==== SOURCE ====

Mary Daphne: [00:00:00] Hello, advanced English learners. Welcome back to another native English speaker conversation. I'm joined today by the one and only Greg. We're gonna have a conversation today that I think you're gonna enjoy. I hope you'll enjoy. The reason we do these conversations is predominantly for you to have.

Mary Daphne: English comprehension practice exposure to how native English speakers speak. Also, working on your conversation skills, your communication skills more broadly, working on your prosody, your intonation, the stress patterns, and so on and so forth. Not to mention vocab acquisition. So today's topic is all about robo taxis.

Mary Daphne: Ooh, all right. Let's get into it.

Mary Daphne: Greg, so why don't you tell us a little bit about what the Robo Taxi is? What is a Robo taxi? I think a lot of people can probably guess, but I'd like for you to share your opinion. 

Greg: Sure. Robo [00:01:00] Taxi. I love that name cuz it sounds like it's straight outta the Jetsons. 

Mary Daphne: Yes. 

Greg: Which is this futuristic cartoon from our childhood and probably our parents' childhood 

Mary Daphne: probably. Yeah.

Greg: So what are Robo taxis? Robo Taxis? Robo is short for robot. There was a movie that came out in the nineties with Arnold Schwartzenegger called Robo Cup. 

Mary Daphne: Oh, 

Greg: And so robo just means it's short for robot. So it's this old school term for robo, for robot. Taxi. We all know what taxis are.

====

PARTS OF THE EXERCISE:
1. From the transcript's opening, list each thing Mary Daphne says these conversations are meant to give or help learners work on.
2. According to the transcript, why does Greg love the name "Robo Taxi"?
The material after the transcript isn't needed for anything here.

==== ENTRIES SHOWN ====

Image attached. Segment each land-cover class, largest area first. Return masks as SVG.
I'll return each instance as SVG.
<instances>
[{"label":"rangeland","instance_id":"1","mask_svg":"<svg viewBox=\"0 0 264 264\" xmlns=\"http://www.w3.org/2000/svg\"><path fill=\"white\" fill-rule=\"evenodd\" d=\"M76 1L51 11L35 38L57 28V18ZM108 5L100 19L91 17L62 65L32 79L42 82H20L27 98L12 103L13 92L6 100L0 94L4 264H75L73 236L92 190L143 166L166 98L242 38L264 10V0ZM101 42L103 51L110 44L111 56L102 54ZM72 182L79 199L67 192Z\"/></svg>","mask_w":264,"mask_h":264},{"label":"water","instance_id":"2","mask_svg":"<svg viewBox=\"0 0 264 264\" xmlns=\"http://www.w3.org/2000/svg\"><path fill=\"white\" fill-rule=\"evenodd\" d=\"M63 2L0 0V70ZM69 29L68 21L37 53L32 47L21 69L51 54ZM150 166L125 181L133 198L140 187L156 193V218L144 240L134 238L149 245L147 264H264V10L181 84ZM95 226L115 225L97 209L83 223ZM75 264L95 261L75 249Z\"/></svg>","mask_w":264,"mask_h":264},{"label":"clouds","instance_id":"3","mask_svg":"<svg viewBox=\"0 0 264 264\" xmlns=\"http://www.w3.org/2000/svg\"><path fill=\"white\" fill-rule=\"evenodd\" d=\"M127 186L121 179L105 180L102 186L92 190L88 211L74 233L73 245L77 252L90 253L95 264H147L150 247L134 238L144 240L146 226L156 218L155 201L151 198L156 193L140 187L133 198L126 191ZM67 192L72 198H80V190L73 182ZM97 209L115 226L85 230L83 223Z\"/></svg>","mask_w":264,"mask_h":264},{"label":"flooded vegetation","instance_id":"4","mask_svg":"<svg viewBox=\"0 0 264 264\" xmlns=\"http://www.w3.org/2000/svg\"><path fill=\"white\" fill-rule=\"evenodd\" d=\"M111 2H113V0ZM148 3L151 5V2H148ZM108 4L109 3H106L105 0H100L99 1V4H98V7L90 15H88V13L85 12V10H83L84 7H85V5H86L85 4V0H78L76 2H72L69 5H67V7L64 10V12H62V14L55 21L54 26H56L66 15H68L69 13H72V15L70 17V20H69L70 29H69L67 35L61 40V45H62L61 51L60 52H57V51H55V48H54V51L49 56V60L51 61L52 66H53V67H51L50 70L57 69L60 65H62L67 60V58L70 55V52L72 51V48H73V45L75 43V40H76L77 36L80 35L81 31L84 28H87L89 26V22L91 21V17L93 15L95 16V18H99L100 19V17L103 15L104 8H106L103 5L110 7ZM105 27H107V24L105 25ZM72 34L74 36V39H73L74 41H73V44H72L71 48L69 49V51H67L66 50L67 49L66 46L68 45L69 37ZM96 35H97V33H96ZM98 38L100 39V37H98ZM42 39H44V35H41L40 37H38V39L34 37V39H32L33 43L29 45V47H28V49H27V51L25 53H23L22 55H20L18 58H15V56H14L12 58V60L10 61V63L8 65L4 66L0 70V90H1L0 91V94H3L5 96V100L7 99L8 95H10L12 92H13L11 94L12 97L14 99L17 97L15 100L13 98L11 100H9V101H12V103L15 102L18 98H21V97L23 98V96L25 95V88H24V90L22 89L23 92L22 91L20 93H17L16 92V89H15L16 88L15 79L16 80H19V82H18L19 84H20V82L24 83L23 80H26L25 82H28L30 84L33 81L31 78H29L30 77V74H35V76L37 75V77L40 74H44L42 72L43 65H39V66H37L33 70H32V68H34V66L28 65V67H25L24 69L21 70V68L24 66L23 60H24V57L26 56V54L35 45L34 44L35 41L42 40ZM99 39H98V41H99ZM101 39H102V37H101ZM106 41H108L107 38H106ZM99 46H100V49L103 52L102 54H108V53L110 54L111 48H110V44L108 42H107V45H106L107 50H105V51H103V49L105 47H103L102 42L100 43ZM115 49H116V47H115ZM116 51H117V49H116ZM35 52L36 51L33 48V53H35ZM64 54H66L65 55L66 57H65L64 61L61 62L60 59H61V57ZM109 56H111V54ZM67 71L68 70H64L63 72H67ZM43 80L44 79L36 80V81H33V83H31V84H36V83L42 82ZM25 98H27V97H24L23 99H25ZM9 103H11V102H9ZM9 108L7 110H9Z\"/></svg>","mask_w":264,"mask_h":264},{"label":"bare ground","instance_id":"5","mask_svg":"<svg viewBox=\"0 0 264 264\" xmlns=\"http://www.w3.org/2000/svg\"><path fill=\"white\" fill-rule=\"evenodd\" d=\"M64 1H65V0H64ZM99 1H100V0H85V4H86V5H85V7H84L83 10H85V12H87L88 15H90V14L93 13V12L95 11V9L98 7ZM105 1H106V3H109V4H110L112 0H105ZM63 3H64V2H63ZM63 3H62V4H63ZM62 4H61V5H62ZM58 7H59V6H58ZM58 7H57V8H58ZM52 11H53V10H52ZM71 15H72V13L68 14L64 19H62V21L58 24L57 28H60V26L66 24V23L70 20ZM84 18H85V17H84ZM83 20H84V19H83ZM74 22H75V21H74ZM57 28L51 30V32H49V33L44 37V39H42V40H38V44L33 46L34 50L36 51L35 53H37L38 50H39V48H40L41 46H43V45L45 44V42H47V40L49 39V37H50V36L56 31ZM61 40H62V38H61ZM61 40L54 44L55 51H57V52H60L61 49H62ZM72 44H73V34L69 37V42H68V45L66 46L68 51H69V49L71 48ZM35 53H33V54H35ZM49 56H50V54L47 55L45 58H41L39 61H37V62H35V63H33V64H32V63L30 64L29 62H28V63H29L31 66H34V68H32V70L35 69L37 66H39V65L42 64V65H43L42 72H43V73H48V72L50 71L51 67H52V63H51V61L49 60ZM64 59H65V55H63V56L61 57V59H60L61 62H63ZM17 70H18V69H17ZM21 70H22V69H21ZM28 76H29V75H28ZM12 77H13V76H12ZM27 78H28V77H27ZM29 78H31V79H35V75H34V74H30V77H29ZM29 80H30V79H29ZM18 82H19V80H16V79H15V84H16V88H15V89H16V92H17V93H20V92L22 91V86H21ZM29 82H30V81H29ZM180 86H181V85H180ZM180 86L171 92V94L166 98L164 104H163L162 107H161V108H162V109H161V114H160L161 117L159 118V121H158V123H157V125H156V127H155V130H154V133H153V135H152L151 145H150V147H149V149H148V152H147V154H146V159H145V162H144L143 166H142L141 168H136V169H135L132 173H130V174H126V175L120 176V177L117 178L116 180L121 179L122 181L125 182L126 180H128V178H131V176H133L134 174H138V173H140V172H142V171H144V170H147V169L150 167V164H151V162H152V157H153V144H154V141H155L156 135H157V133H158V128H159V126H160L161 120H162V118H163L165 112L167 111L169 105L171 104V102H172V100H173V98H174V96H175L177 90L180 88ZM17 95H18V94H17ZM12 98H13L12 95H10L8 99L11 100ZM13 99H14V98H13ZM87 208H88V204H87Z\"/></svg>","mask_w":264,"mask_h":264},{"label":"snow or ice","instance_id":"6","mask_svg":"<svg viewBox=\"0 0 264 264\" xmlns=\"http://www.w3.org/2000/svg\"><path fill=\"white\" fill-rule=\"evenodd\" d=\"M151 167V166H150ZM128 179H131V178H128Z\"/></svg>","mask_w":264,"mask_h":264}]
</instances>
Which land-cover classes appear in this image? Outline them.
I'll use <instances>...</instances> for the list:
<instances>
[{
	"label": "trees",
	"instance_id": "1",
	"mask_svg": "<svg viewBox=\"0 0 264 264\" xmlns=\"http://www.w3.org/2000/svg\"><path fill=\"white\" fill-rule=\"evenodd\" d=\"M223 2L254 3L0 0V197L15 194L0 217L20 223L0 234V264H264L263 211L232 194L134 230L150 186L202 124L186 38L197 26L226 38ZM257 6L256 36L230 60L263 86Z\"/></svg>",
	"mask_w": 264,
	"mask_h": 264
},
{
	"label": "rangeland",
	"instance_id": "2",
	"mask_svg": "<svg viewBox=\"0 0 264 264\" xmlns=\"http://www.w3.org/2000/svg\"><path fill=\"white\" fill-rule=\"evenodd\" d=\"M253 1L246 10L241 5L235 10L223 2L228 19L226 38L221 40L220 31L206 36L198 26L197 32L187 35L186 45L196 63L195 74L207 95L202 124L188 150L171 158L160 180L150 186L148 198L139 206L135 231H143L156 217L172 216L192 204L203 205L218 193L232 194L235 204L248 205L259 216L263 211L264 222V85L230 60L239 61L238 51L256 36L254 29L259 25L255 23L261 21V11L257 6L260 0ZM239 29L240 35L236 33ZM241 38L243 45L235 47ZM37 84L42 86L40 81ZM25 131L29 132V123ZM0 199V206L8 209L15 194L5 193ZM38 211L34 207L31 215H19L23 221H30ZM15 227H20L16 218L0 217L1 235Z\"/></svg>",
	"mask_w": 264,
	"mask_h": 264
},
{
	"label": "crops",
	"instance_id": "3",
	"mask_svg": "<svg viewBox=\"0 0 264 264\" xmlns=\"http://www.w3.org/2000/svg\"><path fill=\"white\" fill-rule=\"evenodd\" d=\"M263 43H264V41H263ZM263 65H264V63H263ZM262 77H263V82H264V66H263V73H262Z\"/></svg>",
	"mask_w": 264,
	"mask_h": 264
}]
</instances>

====

OUTPUTS:
1.
- English comprehension practice
- Exposure to how native English speakers speak
- Conversation skills
- Communication skills more broadly
- Prosody
- Intonation
- Stress patterns
- Vocab acquisition

2. He loves it because it sounds like it's straight out of the Jetsons. That's a futuristic cartoon from his and Mary Daphne's childhood, and probably their parents' childhood too.